A Privacy-Aware and Sustainable Joint Optimization for Resource-Constrained Internet of Things using Deep Reinforcement Learning
- Mehdi Hosseinzadeh, Parisa Khoshvaght, Amir Masoud Rahmani, Soleimanian Gharehchopogh Farhad, Shakiba Rajabi, Aso Darwesh, Omed Hassan Ahmed, Thantrira Porntaveetus, Sang-Woong Lee
- https://doi.org/10.1016/j.iot.2025.101837
Abstract
The rise of battery-powered Internet of Thing (IoT) fleets in buildings and campuses requires policies that manage sensing, communication, and edge–cloud offloading while considering energy, carbon, privacy, and cost limits.
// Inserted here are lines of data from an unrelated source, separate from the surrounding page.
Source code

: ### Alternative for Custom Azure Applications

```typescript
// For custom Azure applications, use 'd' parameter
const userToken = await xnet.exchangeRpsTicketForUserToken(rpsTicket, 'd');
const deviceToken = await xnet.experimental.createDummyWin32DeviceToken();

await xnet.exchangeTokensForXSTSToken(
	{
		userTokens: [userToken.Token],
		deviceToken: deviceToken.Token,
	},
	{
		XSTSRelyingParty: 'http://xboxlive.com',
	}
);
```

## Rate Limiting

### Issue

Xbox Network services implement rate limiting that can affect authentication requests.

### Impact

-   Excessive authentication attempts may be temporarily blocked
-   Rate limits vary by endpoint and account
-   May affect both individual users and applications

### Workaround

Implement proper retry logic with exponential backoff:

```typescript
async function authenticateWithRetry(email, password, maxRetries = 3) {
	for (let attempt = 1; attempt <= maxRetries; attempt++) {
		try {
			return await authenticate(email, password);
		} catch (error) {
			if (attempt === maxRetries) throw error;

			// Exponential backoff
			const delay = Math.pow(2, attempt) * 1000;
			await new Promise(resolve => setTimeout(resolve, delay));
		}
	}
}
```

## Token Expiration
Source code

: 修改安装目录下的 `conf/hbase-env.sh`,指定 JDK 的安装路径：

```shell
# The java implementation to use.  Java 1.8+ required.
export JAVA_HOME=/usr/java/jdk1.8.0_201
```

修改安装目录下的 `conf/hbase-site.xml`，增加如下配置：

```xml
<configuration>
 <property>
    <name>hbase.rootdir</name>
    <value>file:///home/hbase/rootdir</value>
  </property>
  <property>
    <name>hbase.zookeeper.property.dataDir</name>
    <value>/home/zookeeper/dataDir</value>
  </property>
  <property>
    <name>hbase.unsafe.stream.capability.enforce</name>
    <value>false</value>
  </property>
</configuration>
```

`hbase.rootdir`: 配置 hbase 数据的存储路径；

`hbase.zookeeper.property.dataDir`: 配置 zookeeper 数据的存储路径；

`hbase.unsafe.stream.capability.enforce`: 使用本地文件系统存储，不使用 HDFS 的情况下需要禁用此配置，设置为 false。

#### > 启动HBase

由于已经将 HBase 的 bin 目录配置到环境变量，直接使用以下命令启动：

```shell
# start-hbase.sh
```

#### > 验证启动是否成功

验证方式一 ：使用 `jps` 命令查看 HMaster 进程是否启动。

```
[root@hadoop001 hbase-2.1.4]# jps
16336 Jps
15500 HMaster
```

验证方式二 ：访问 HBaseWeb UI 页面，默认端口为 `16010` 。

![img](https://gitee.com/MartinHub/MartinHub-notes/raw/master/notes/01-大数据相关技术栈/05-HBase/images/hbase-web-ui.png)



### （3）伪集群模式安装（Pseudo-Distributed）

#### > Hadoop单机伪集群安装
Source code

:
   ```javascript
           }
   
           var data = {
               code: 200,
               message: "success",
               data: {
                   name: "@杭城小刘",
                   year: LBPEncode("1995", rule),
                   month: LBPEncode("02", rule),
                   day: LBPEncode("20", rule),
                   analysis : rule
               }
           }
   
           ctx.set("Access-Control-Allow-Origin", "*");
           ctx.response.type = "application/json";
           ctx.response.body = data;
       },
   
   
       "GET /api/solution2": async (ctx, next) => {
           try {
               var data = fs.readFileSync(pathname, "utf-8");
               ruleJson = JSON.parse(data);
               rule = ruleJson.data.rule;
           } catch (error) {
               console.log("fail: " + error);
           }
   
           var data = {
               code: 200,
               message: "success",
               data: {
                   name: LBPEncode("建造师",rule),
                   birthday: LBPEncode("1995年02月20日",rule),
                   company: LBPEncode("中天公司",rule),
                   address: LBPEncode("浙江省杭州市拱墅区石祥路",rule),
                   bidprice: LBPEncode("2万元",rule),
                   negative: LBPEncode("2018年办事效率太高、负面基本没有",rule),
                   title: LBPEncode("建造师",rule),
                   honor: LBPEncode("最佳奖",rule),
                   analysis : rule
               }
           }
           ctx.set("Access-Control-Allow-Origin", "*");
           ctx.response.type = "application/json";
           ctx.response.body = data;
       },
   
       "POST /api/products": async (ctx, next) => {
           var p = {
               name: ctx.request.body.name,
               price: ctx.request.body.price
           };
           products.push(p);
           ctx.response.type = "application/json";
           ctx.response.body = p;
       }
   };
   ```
In this paper, we frame this challenge as a Markov Decision Process (MDP) and design a controller using Deep Reinforcement Learning (DRL). We present a Rainbow-based IoT controller that retains distributional value learning, dueling networks, NoisyNets, n-step returns, Prioritized Experience Replay (PER), and double selection, and contributes four novelties: dual-budget Lagrangian control with warm-up, connectivity-robust distributional targets reweighted by outage/queue risk, federated sketch-guided replay for underrepresented regimes, and realistic ISAC-aware macro-actions with integrated DP/CO₂ accounting and budget-aware training/logging. Simulations show that the proposed algorithm achieves ≈88% higher anomaly detection, ≈39% higher packet success, ≈52% less energy consumption, and ≈74% lower cloud cost than the best baseline, demonstrating superior utility, reliability, and sustainability in IoT workloads.